Ты был клевый, Кот. Даже так. Классный. Никого, кроме тебя самого, не заботило, что ты на фотомодель не похож. Вспоминаю твою приговорку, цедимую сквозь зубы: «Ничего, что я урод, так я другим возьму». Наверное, ты ждал, что я начну убеждать тебя в обратном и нахваливать твою красоту? Улыбаюсь.

Спасибо, что ты был в моей жизни.

Мы заметили друг друга в момент, когда он уже бежал. Бежал от самого себя. Он уже почувствовал, что семья всепоглощающа, она забирает и впитывает тебя всего, не оставляя тебе самому ни капельки, ни кусочка идентичности. И он испугался. Это был испуг взрослеющего мальчишки, который задается вопросом: а что, если это всё? И дальше ничего не будет для меня самого? Только для нас? А где же здесь я? Что будет со мной?

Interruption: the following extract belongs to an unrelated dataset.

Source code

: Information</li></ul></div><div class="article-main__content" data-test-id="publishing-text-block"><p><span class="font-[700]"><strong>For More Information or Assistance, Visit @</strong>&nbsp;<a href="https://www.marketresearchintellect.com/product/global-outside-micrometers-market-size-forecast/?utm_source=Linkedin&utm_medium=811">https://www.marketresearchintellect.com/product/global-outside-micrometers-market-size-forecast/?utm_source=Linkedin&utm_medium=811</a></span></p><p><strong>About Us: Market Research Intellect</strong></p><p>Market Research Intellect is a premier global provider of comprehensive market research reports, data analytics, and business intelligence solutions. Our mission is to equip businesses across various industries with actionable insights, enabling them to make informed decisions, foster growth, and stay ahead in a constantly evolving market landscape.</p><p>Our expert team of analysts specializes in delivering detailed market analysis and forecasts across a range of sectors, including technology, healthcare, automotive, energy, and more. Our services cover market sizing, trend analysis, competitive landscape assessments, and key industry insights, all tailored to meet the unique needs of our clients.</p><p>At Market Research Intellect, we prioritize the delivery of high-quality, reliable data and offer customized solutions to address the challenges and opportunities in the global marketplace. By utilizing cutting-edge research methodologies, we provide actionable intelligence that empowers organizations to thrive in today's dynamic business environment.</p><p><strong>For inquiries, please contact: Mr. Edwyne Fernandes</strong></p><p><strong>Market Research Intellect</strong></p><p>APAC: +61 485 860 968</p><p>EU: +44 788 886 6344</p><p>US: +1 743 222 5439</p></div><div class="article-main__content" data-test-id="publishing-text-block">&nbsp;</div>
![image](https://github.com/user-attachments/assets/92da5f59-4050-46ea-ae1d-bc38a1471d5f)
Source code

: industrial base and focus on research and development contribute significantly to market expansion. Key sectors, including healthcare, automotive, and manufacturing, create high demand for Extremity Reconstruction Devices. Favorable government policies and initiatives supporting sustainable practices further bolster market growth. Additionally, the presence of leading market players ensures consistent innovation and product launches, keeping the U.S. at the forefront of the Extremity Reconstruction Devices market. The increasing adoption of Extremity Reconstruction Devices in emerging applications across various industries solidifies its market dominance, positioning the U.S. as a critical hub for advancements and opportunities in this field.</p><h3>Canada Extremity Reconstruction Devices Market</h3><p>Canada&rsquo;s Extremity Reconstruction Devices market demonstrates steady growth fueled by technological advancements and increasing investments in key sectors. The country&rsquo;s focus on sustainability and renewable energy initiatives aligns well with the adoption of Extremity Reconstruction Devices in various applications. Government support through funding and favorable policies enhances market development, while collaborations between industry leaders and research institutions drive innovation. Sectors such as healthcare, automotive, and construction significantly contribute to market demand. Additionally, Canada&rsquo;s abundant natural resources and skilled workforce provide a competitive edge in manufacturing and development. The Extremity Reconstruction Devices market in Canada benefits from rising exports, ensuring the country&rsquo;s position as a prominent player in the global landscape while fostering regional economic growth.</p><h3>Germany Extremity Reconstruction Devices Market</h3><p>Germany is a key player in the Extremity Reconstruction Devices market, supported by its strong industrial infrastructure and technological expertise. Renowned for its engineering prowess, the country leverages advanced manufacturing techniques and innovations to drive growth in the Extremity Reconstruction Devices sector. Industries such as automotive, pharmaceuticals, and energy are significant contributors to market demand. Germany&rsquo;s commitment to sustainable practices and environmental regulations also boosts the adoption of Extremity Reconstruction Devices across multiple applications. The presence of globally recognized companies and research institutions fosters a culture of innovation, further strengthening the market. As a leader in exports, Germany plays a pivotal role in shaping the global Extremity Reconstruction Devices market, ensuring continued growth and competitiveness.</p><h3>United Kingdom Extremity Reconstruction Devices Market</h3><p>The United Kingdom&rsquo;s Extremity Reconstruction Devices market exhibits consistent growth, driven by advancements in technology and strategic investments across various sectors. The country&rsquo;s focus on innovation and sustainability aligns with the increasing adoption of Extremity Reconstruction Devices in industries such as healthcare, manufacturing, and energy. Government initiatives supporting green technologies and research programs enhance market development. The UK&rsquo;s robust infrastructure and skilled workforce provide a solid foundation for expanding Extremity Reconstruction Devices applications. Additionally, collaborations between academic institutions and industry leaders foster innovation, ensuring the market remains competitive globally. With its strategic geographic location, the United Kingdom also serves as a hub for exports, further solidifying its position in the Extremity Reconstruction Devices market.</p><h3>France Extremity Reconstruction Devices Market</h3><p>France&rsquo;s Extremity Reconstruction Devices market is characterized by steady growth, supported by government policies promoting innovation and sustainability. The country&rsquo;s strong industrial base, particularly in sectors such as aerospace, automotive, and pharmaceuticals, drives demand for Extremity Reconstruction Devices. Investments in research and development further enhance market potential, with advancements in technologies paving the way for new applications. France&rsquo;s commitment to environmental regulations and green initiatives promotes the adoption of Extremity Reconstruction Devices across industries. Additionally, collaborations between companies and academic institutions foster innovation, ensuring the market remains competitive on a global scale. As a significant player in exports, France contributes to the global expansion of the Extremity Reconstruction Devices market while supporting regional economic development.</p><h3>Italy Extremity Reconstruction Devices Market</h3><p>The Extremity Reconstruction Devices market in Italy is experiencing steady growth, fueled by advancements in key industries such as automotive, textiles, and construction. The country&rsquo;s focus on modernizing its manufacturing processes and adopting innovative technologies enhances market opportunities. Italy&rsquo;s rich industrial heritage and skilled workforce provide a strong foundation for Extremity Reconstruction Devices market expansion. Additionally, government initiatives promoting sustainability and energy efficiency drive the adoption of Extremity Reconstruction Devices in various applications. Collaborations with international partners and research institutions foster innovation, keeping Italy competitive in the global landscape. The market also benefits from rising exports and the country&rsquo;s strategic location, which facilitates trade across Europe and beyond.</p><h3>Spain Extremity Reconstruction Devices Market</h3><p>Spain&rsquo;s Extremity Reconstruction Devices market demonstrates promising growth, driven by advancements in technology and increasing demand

Пока мы были мало знакомы, мне было интересно наблюдать за ним: как далеко заведет его интроспекция, к каким выводам он придет?

Впервые я узнавала о нем от кузена моего мужа, который восхищался его напускной маскулинностью: «Он отмечает день рождения и приглашает только пацанов, а их жен он не приглашает. Жены и подруги, если хотят, тоже могут праздновать его день рождения, но отдельно, друг с другом». Мне казалось это омерзительным, а личность малопривлекательной и не заслуживающей того обожания, которым осыпал его Мирон. Последнему хотелось такой же легкости и свободы в отношениях, и друг был его кумиром, потому что сумел отстоять свое право на свободное время в семье. А Лось про Кота говорил, что тот не выносит женских разговоров, и, когда они начинаются, всегда раздраженно выходит из помещения на улицу. Так, еще не встретившись с человеком, я заочно, по чужим рассказам, повесила на него ярлык «отвратительный».

Однако, когда мы разговорились с Котом на чьем-то дне рождения, я не увидела в нем признаков мизогинии, которые так раздражали меня в описаниях Лося и Мирона. Возможно, он воспользовался своим умением «читать» людей и быть с ними на одной волне. А может, эта напускная маскулинность в моем присутствии показалась ему стыдной. Он уже любил сноубординг и увлекался мото-спортом, в любви к горам и чувству свободы там и возникла общая точка интересов. Кот почувствовал во мне эту, более зрелую, семейную… обречённость?, она была тайной, которая объединяла. Наверное, это стало ключом к общению. Мы обязательно говорили о важных для каждого из нас вещах при встрече, и я чувствовала, как в этих разговорах он искал и находил себя, взрослел, его бег прекращался. Несмотря на два высших, ему не хватало базы, чтобы читать культурный код и судить обо всем теми категориями, которыми он пытался. В этом он точно проигрывал рафинированным филологическим мальчикам. Зато Кот был с пытливым умом и ярким темпераментом, такой живой и открытый. В нем бурлила та жизнь, которая во мне почти замерла, которой мне так не хватало. Я питалась его огнем, а он – моей уверенностью в жизни.

Безусловно, ему нравилось женское внимание, и всегда он стремился перетянуть его всё на себя. Он буквально млел, когда Рената называла его «альфой» всех мужчин; мне казалось, от таких слов у него расслаблялись плечи и вырастали крылья. Кот всегда был душой компании, но для меня главным стало его естественное стремление к росту. В числе прочего, я ценила его за развитое со временем умение видеть в женщине личность. Но это была длинная дорога длинной в годы. Когда я попала в компанию, сексисткие шуточки были нормой. Девчонки научились закрывать на них глаза. И только я пыталась изжить эту уродливую традицию, борясь с Котом его же оружием. Никто и никогда не подкалывал его так много, как я. За каждую шутку про ПМС или беременность, или умственное превосходство мужчин над женщинами, юморист получал вдвойне. Было чувство, подколки не наносили Коту вреда, отскакивали от него, как резиновые мячики. Но результат был. Я учила его быть мягче, уважительнее к женщинам, и со временем из его общения исчезли шуточки про члены и ПМС, а мат в речи остался только как элемент юмора. Мне нравилось наблюдать, как раз за разом, он от категоричности и бахвальства переходит к более зрелым идеям, размышлениям. И это вызывало уважение. В нем самом была потребность в развитии, я была лишь некой опорной, поддерживающей точкой.